*** Excerpted text ***

Use this command line to switch the residue. This swaps the current 172 residue on chain a with tyr. Use this same command to swap the argine residues.

          swapaa tyr :172.a

Delete all the H's remaining on the receptor using the chimera database select->chemistry->elements->H. Then delete using the Actions->Atoms/bonds->delete command. Save this receptor as 2GQG_receptor_noH.mol2 using the command File->save mol2

Using the 2GQG_receptor_noH.mol2 add H's to the receptor with the command tools->structural editing->add H. Following this add amber charges to the molecule using the command tools-> structural editing-> add charge. The charge you should add are AM1BCC charges to the residues. Without these charges the coulomb's interaction wouldn't be calculated in the docking software.

***

**Problem set**
a) Write out the receptor-preparation text from "swapaa tyr :172.a" to "the docking software.".
b) Edit the listing so that every "donuts" becomes "doughnuts", and keep everything else the same. Leave the pictures out of your answer.
The listing that comes next is unrelated to the receptor-preparation text.

*** Data to use ***

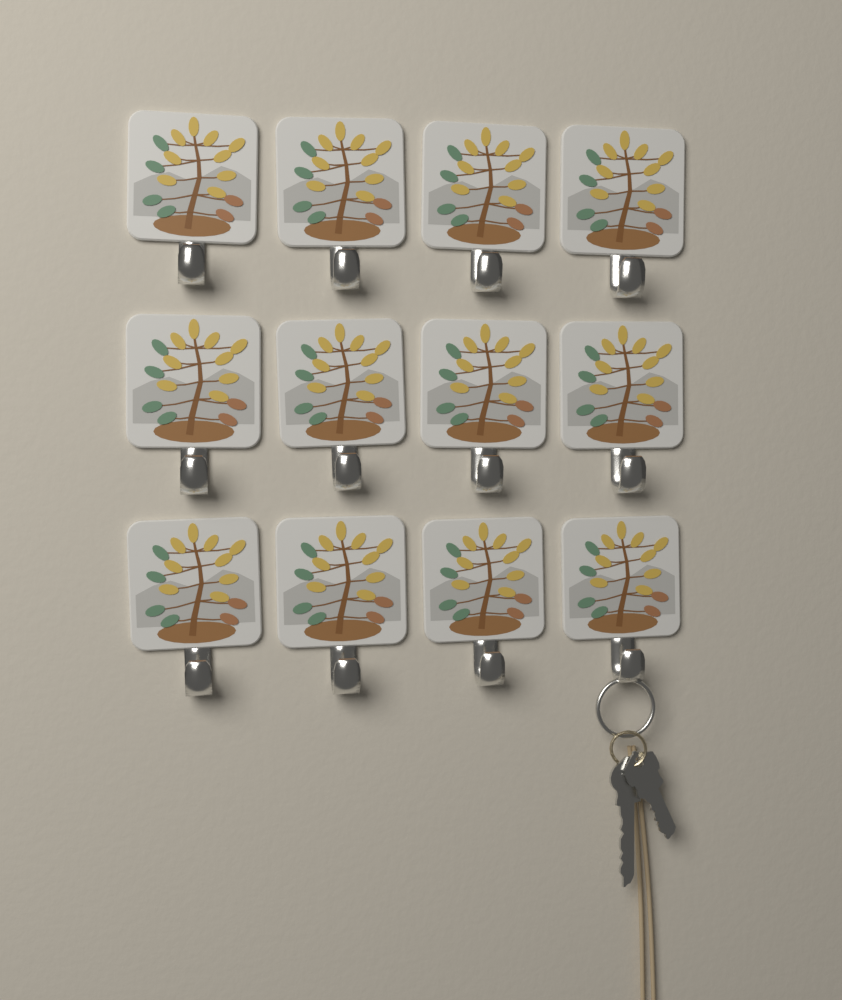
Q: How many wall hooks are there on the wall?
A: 12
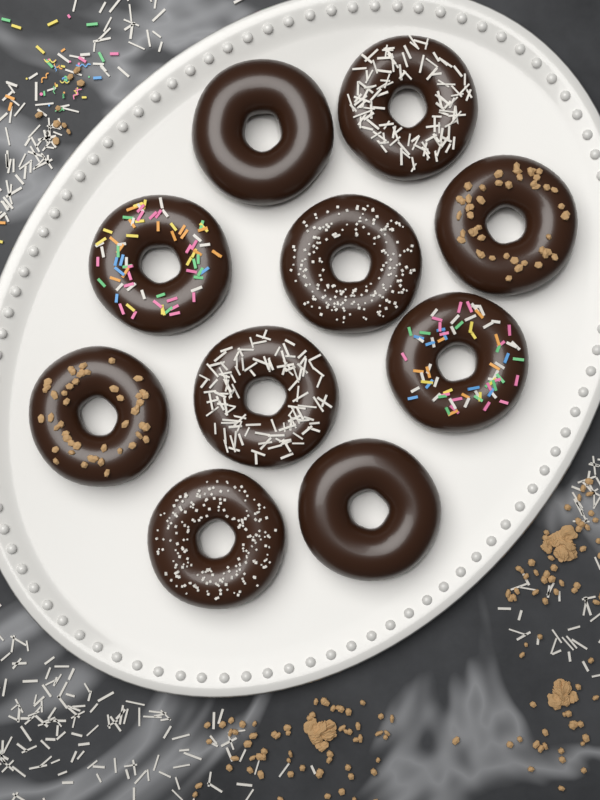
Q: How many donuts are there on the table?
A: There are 10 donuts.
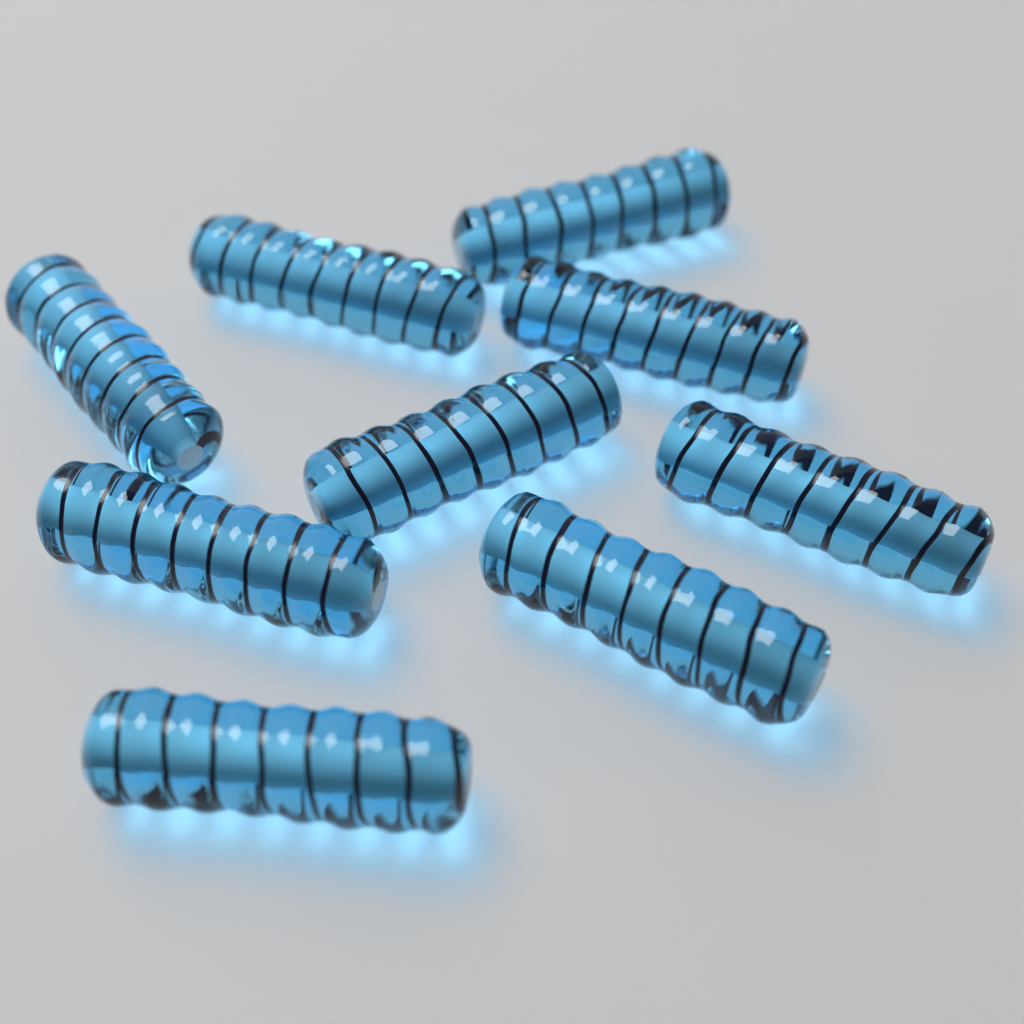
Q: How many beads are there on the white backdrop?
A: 9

***

**Task results**
a)
swapaa tyr :172.a

Delete all the H's remaining on the receptor using the chimera database select->chemistry->elements->H. Then delete using the Actions->Atoms/bonds->delete command. Save this receptor as 2GQG_receptor_noH.mol2 using the command File->save mol2

Using the 2GQG_receptor_noH.mol2 add H's to the receptor with the command tools->structural editing->add H. Following this add amber charges to the molecule using the command tools-> structural editing-> add charge. The charge you should add are AM1BCC charges to the residues. Without these charges the coulomb's interaction wouldn't be calculated in the docking software.

b)
Q: How many wall hooks are there on the wall?
A: 12
Q: How many doughnuts are there on the table?
A: There are 10 doughnuts.
Q: How many beads are there on the white backdrop?
A: 9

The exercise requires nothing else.